Exercise requirements
Set the data down again, exactly as it reads, but without the pictures.

Supplied entries
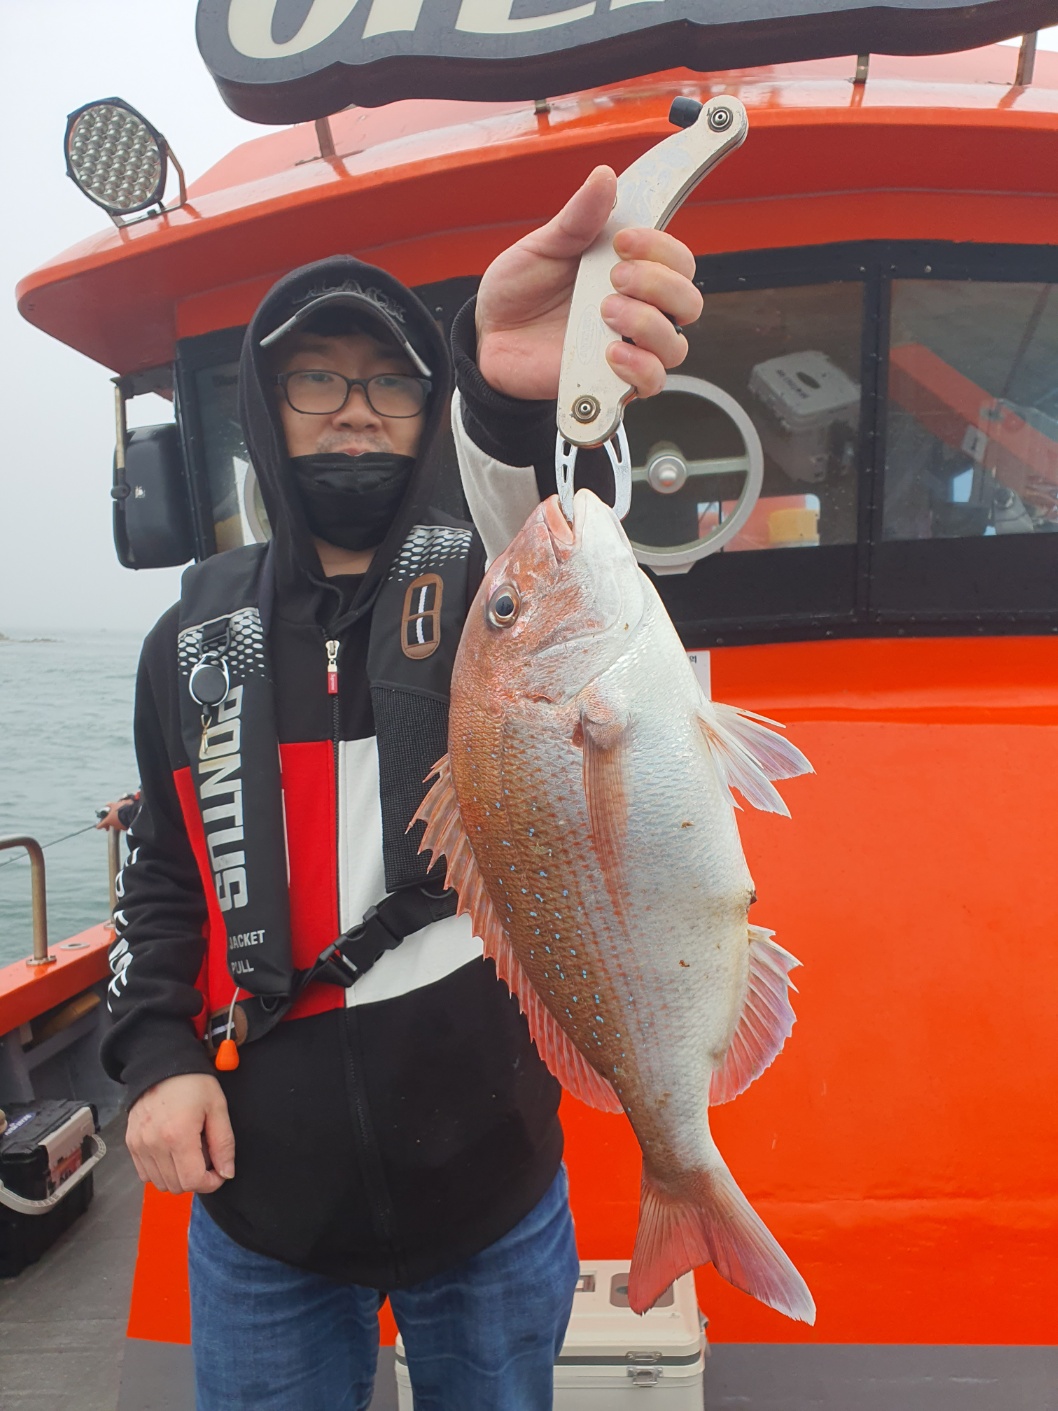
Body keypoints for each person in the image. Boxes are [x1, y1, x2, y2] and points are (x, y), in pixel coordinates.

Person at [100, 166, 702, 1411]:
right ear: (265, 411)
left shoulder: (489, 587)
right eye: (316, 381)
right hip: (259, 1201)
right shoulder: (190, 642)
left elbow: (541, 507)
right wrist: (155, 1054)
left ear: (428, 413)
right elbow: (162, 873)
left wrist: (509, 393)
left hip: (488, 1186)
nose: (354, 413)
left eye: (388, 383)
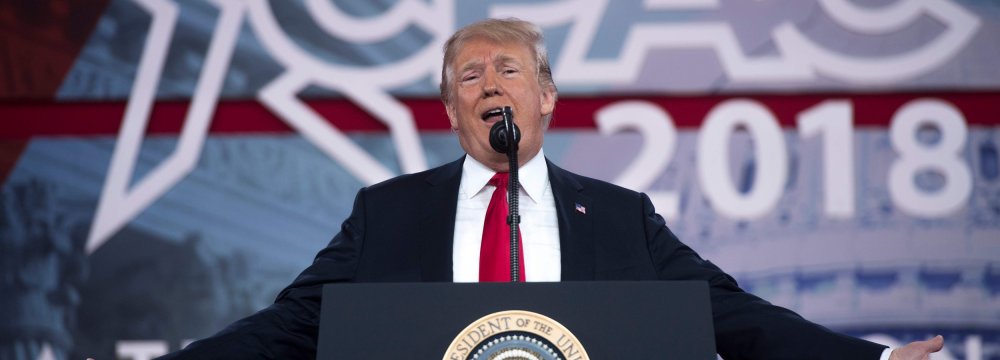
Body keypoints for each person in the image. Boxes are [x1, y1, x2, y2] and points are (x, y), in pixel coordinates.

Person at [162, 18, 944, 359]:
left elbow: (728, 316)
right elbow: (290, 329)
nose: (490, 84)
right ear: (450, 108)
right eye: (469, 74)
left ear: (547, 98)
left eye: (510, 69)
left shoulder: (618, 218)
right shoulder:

Completed task
Body keypoints for each person in the image. Boxes are [x1, y1, x2, y2] and points are (x, y), in pixel coordinates.

Person at [100, 166, 702, 1411]:
right ear: (265, 411)
left shoulder: (489, 587)
right eye: (316, 381)
right hip: (259, 1201)
right shoulder: (190, 642)
left elbow: (541, 507)
right wrist: (155, 1054)
left ear: (428, 413)
right elbow: (162, 873)
left wrist: (509, 393)
left hip: (488, 1186)
nose: (354, 413)
left eye: (388, 383)
Body keypoints for each person in the image. Boxes are [x1, y1, x2, y2] and points are (x, y), in pixel coordinates.

Person at [162, 18, 944, 359]:
left elbow: (728, 316)
right elbow: (290, 329)
nose: (490, 84)
right ear: (450, 108)
right eye: (469, 74)
left ear: (547, 98)
left eye: (510, 69)
left shoulder: (618, 218)
right shoulder:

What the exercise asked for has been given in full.